Auch in den feststehenden Teil der Messe, den Kanon, wurden römische Märtyrernamen aufgenommen. Im 6. und 7. Jahrhundert traten die Namen der ersten Nachfolger Petri – Linus, Cletus und Clemens – hinzu. Die Memorierung in jeder Messe hielt das Gedächtnis an die harten Anfänge der römischen Gemeinde ständig wach; ein solche liturgische Memoria dürfte über die Gründungsmythen anderer Gemeinschaften deutlich hinausgegangen sein. Das kulturelle Gedächtnis schuf sich durch Verschriftlichung, Kanonisierung und liturgisches Handeln wichtige Orientierungspunkte; die stetige Wiederholung evozierte in verschiedener Form den Beginn der römischen Gemeinschaft und, darunter besonders prominent, die Rolle von Petrus und Paulus.
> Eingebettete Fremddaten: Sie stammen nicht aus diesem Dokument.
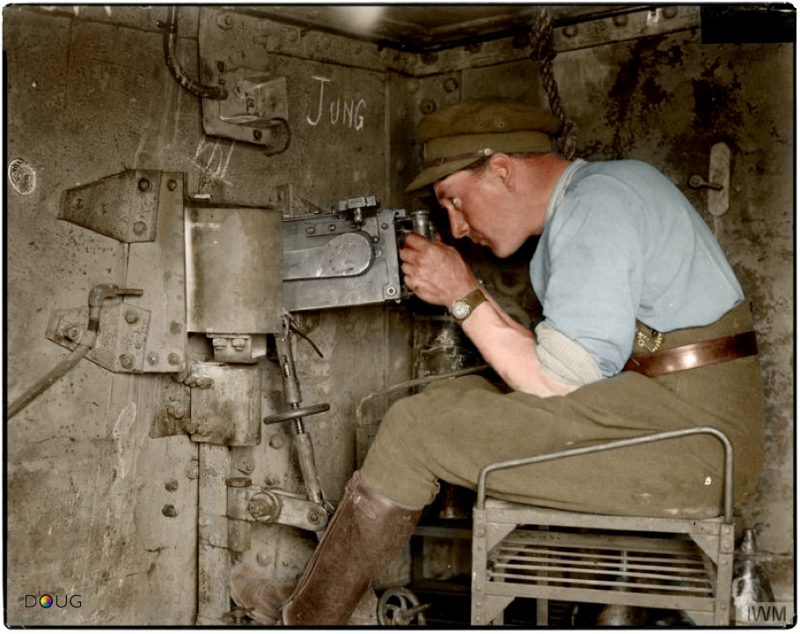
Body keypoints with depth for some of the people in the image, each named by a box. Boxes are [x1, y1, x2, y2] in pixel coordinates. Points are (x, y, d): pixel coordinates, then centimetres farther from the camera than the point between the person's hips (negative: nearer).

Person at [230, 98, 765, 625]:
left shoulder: (598, 203, -13)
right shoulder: (581, 203, 18)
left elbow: (556, 387, -16)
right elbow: (557, 371, 15)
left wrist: (463, 297, -8)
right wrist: (470, 293, 9)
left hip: (690, 432, -10)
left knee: (416, 427, -9)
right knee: (449, 402, 13)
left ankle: (302, 620, 7)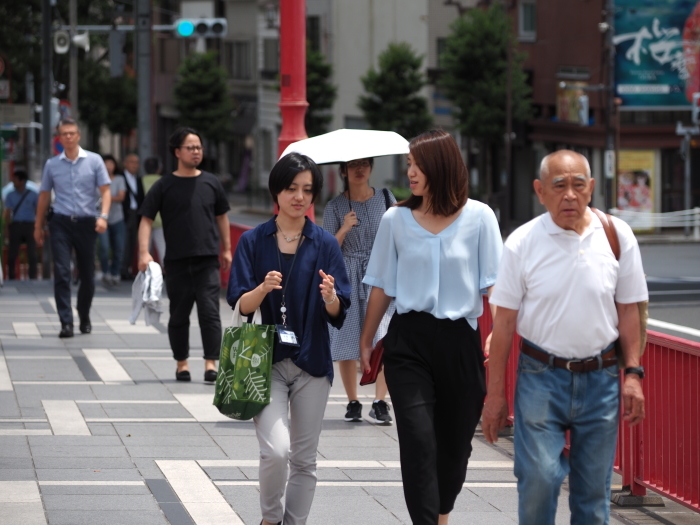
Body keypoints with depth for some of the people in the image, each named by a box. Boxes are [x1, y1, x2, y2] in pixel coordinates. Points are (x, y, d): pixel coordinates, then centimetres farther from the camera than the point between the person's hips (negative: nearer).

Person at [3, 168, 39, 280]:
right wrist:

Die Verbreitung und die Memorierung der wichtigsten fundierenden römischen Namen auch außerhalb Roms gehörten erst einer späteren Zeit an. Nachdem seit dem 7. Jahrhundert zunehmend stadtrömische Heilige in Italien, Gallien und England verehrt wurden, sorgten besonders seit dem 9. Jahrhundert Märtyrerverzeichnisse (Martyrologien) und Kalendare in Burgund und Mitteleuropa für eine weitere Verbreitung.15
Zu den Gedenktagen gehörten die wichtigsten Feste des hl. Petrus: Als Doppelfest gab es den 29. Juni für Peter und Paul; am 22. Februar wurde ein Fest zu Petri Stuhlsetzung (Cathedra Petri) eingeführt, das auf die Bedeutung der sedes apostolica abhob und in dem von der altgallischen Liturgie beeinflussten Martyrologium Hieronymianum (dort zum 18. Januar und 22. Februar) belegt ist. Seit dem 6./7. Jahrhundert wurde meist die Berufung Petri auf den 18. Januar, das Fest Cathedra Petri auf den 22. Februar gelegt. Neben diesen Feiertagen festigte eine wichtige ikonographische Darstellung das Bild des Himmelspförtners: In Anlehnung an die traditio legis, die Übergabe des Gesetzes an Mose, wurde nun die traditio clavum, die Übertragung der Schlüssel an Petrus, häufiger dargestellt.